For a deeper technical analysis of the seven design decisions that enable this — state machine execution, control tools, context trimming, approval gates, structured extraction, guard rails, and event-driven observability — see Anatomy of a SOTA Agentic SOP-Execution Engine.
Steps marked [APPROVAL REQUIRED] or [PRE-APPROVAL REQUIRED] halt execution until a human approves, rejects, or skips. Decisions are logged with timestamps for audit trails.

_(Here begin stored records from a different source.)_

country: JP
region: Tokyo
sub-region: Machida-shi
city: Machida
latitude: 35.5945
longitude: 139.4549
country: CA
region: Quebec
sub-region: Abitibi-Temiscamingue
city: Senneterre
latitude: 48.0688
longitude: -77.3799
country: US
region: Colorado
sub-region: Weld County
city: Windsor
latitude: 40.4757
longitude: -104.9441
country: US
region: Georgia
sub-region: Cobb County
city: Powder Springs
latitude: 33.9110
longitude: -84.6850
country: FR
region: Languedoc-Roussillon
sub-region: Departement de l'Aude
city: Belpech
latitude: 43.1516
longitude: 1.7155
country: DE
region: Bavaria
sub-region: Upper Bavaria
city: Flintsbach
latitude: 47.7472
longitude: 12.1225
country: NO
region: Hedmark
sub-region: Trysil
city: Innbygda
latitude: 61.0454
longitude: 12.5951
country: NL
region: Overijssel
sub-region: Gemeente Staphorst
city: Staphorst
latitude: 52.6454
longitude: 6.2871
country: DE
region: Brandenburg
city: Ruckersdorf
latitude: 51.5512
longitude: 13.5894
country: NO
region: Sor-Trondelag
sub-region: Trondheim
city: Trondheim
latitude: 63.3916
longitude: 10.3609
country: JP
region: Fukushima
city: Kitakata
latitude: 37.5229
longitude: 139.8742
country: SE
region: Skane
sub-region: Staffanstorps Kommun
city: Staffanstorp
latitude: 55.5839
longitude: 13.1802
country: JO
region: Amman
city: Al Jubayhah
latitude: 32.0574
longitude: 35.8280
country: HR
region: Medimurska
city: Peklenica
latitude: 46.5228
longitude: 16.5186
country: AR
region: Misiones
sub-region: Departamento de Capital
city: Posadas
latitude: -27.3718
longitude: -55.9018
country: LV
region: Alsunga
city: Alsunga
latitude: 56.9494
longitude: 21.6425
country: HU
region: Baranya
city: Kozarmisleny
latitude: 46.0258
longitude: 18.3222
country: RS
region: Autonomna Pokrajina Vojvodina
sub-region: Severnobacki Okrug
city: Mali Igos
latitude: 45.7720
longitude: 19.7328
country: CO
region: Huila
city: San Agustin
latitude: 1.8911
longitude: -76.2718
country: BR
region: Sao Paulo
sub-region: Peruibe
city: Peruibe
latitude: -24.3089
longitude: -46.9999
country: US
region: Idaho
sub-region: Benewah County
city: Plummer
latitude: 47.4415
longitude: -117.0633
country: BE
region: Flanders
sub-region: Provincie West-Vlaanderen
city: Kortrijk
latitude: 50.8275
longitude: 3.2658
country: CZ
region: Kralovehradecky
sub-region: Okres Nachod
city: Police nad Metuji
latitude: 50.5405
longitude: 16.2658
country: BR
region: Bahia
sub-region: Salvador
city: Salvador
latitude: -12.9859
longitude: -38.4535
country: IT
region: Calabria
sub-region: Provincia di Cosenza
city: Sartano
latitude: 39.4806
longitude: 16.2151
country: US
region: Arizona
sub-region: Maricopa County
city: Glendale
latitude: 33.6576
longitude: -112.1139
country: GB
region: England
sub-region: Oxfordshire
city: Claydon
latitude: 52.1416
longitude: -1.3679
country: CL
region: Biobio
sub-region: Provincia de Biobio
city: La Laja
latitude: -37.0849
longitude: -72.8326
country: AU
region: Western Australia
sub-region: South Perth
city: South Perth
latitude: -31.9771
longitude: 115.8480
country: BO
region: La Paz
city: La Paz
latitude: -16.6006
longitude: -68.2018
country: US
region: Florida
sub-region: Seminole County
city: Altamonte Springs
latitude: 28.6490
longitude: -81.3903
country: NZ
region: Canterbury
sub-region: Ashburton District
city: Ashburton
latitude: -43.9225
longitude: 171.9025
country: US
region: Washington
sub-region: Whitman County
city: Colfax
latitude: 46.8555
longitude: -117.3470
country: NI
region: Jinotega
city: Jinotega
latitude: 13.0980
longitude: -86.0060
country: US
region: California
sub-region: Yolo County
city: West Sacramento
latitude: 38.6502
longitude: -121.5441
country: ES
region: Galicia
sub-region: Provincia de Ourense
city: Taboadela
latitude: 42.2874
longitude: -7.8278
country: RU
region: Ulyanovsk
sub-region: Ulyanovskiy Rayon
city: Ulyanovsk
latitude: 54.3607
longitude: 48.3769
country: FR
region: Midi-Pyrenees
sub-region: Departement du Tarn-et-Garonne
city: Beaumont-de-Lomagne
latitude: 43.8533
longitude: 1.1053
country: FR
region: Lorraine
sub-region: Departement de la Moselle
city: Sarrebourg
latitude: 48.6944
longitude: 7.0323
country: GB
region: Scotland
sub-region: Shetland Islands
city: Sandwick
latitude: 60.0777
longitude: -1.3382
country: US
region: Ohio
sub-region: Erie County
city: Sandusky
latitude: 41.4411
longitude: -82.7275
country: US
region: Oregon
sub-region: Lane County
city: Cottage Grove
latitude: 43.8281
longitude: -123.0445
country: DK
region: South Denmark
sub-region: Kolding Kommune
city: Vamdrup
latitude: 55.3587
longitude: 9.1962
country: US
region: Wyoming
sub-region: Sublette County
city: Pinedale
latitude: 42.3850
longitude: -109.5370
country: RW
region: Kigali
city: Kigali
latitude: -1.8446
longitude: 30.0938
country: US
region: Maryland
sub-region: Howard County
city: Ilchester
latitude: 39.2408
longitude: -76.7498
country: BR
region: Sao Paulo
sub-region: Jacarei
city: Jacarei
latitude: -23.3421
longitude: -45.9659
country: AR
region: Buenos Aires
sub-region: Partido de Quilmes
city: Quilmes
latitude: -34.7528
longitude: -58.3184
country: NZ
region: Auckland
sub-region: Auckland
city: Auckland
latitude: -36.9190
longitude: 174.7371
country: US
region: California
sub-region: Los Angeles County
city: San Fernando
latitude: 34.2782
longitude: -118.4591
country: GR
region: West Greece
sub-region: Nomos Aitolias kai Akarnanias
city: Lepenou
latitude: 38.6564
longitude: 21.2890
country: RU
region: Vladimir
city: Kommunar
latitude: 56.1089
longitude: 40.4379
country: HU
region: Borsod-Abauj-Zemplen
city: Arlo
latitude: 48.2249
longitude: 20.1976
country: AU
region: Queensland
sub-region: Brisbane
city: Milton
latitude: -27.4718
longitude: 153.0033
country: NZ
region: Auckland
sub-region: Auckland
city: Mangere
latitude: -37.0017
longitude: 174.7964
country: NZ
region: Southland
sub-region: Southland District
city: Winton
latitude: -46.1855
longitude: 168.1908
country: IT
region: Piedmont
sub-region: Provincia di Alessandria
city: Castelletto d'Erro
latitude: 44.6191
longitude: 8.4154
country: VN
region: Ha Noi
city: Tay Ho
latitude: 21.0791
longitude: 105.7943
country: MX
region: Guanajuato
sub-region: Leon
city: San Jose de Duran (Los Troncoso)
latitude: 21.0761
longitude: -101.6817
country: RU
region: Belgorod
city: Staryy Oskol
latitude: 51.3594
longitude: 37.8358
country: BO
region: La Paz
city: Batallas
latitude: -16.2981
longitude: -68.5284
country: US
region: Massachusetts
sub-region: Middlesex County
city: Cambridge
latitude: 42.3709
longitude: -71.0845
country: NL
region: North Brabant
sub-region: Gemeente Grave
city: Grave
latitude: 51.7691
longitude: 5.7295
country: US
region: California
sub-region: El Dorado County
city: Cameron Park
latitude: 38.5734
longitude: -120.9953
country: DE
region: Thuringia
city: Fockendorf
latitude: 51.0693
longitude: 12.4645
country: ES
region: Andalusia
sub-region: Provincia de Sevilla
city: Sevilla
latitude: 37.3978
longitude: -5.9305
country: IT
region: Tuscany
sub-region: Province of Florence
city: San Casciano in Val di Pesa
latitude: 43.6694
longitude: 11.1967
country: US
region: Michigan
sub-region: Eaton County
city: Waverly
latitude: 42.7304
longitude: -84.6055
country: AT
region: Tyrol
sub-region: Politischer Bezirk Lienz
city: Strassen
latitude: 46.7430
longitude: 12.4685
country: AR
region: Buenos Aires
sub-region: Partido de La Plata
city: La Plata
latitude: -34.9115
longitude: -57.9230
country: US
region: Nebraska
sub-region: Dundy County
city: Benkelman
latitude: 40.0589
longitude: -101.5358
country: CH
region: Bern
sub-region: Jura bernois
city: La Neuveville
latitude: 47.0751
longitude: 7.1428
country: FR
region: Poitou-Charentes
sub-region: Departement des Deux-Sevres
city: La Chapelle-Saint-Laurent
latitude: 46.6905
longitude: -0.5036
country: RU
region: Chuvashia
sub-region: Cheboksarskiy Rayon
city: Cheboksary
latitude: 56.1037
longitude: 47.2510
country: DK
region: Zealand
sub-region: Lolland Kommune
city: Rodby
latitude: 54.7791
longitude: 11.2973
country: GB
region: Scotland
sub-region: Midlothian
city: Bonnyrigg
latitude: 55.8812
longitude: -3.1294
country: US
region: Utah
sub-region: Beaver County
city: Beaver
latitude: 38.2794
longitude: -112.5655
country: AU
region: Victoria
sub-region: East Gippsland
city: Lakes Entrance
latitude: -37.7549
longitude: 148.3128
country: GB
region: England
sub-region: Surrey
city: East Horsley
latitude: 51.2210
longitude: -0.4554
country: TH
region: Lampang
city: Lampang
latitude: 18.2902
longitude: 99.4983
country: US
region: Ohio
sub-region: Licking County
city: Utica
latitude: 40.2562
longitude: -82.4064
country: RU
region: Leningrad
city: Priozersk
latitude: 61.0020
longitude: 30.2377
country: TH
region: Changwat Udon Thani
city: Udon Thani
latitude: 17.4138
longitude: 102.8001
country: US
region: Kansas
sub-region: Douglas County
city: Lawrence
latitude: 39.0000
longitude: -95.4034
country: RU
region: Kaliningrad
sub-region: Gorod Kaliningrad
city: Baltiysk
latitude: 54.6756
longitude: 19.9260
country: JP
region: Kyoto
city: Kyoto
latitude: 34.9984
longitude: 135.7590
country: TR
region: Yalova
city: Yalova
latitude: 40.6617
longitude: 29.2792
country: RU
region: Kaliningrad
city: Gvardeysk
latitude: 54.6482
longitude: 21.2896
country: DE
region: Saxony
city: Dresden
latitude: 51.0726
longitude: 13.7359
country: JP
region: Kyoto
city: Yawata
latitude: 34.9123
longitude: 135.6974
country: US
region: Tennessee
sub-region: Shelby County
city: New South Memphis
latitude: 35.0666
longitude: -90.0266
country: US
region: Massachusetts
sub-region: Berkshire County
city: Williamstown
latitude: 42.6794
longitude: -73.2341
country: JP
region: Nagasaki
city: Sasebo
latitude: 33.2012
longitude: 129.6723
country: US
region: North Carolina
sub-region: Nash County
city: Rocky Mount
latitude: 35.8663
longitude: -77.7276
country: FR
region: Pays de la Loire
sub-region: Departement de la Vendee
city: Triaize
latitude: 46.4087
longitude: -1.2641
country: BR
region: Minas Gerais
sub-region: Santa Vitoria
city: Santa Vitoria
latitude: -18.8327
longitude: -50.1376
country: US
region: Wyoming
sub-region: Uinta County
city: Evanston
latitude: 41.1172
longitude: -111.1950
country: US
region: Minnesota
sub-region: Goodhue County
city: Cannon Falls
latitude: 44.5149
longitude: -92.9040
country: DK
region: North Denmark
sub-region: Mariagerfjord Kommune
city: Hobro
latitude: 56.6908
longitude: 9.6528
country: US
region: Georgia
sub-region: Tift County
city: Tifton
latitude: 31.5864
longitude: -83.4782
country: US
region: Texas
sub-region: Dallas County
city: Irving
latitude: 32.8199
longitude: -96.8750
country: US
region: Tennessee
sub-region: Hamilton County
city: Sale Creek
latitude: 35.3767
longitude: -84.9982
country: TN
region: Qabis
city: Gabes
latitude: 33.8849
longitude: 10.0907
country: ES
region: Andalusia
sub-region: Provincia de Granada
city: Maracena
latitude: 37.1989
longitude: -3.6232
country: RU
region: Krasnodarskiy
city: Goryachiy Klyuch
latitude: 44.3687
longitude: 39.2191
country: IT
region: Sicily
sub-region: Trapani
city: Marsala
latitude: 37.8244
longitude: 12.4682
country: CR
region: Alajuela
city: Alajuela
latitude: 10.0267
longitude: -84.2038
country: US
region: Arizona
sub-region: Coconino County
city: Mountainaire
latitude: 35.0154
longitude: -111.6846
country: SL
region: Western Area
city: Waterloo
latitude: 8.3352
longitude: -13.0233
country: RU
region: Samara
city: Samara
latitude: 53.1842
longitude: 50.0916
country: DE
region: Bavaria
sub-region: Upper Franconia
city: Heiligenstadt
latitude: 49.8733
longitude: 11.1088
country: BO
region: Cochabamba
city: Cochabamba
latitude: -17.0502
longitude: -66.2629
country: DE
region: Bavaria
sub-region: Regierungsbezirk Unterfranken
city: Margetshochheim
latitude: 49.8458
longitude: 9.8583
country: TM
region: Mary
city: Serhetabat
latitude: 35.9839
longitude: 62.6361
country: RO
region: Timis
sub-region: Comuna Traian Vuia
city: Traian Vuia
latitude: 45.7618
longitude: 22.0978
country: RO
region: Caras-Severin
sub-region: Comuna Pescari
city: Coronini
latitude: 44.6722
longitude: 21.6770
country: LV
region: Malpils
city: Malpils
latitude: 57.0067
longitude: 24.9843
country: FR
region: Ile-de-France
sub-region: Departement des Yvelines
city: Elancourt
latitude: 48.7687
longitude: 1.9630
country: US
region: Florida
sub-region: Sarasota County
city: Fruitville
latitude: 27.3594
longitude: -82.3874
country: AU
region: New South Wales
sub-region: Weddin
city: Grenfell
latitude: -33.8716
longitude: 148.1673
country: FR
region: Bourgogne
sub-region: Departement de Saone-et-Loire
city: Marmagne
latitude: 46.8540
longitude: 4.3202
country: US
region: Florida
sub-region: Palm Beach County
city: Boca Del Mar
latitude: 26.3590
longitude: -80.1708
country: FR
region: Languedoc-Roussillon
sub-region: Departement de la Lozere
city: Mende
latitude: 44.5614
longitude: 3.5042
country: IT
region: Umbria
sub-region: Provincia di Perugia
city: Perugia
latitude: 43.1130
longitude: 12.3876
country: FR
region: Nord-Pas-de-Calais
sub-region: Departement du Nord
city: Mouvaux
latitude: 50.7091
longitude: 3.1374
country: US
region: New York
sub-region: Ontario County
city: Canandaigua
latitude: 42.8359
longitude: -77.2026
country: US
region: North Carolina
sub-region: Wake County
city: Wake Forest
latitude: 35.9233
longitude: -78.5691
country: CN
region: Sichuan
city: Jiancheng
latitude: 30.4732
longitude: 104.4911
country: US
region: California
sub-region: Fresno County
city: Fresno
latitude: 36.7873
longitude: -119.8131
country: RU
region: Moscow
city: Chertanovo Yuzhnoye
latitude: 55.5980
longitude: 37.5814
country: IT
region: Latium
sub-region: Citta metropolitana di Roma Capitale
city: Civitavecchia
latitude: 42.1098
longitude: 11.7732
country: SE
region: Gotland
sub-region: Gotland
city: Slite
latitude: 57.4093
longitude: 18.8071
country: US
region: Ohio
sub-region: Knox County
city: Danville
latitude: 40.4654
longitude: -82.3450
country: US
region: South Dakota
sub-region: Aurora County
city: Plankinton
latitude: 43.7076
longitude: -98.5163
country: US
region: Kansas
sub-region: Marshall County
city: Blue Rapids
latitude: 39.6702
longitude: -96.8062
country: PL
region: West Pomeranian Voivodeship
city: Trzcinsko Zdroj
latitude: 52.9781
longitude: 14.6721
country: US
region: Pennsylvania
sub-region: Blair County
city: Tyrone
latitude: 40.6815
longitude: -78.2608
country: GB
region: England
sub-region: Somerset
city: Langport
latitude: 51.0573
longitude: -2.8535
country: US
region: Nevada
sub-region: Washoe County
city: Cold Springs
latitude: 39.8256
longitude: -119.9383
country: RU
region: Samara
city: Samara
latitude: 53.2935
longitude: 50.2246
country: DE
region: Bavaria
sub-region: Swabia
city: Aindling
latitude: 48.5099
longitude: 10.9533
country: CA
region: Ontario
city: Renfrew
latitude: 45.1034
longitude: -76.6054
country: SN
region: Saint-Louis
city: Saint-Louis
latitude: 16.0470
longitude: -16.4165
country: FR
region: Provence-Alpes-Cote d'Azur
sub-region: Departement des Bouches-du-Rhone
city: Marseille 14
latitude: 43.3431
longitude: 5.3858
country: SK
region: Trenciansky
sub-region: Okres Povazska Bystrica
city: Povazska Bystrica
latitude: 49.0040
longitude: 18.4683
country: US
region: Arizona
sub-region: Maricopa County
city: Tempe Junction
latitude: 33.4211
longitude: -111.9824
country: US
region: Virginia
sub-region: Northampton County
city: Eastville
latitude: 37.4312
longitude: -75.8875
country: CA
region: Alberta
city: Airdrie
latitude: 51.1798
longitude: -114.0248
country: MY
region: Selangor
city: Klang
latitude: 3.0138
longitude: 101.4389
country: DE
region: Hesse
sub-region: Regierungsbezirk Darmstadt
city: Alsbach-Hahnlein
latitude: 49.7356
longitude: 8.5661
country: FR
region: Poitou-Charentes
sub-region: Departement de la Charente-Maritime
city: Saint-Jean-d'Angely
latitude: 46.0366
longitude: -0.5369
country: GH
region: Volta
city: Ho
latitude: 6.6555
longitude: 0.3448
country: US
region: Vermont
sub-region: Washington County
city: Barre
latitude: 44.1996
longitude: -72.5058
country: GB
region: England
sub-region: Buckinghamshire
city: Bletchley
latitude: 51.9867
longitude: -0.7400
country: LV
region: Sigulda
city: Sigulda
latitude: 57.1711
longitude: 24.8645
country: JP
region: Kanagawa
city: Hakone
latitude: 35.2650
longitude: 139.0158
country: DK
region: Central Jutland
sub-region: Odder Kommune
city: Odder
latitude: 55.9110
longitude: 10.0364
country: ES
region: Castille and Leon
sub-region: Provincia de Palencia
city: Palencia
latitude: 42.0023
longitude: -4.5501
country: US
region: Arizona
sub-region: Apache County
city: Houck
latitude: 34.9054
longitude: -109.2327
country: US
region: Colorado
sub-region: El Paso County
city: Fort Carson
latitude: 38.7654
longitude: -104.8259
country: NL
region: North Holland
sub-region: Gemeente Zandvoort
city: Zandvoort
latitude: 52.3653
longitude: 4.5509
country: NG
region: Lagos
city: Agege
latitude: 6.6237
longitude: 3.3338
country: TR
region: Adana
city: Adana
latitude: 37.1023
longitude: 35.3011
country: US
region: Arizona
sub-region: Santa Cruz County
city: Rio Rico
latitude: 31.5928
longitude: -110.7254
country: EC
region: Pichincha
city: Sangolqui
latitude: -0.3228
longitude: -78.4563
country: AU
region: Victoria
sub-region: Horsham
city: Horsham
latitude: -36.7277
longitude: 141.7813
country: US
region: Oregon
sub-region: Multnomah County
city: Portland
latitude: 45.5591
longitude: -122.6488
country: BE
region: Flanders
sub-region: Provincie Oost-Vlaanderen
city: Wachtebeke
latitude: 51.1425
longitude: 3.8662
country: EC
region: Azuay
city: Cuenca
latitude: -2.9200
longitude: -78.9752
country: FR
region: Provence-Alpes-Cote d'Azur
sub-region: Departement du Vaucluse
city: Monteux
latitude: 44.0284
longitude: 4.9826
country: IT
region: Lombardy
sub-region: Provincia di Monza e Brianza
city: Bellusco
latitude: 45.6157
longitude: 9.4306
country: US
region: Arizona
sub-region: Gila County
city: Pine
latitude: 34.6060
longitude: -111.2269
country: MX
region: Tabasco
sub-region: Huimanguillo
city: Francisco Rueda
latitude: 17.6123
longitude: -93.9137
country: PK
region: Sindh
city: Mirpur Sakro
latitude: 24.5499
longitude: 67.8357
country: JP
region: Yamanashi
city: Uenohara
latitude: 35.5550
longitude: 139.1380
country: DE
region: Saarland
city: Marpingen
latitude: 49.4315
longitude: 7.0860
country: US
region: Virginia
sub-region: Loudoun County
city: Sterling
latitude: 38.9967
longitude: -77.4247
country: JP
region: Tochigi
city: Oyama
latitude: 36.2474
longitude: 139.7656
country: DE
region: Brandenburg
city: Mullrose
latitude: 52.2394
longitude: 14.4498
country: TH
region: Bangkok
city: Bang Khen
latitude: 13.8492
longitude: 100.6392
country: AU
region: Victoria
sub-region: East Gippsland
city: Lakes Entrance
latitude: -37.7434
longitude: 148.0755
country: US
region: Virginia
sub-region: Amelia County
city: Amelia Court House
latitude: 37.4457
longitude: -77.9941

Every runtime transition emits a structured RunEvent — 20+ event types covering step lifecycle, tool calls, LLM usage, approvals, and errors. Persisted as append-only JSONL logs.
Complete execution state — current step, conversation history, approval records — can be paused and resumed across hours, days, or weeks. Essential for SOPs spanning multiple review cycles.
Tools connect via the Model Context Protocol (open standard), supporting stdio and HTTP transports. No vendor lock-in. Access control via denylists and allowlists.
SOP-Bench demonstrates that faithfully executing complex procedures is a hard problem for AI agents. Proceda's structured approach — automated SOP conversion, step-by-step execution with tool integration, and human oversight — achieves state-of-the-art results on 4 domains outright and 8 of 10 on SOP-consistent tasks, often with significantly cheaper models than the published baselines.
The benchmark also has room to grow. We've filed 6 issues identifying broken tools and labeling inconsistencies across 7 domains, and hope these contributions help strengthen SOP-Bench as a standard for evaluating procedural AI.
Proceda converts Standard Operating Procedures into step-by-step AI agents with human oversight, tool integration, and full audit trails.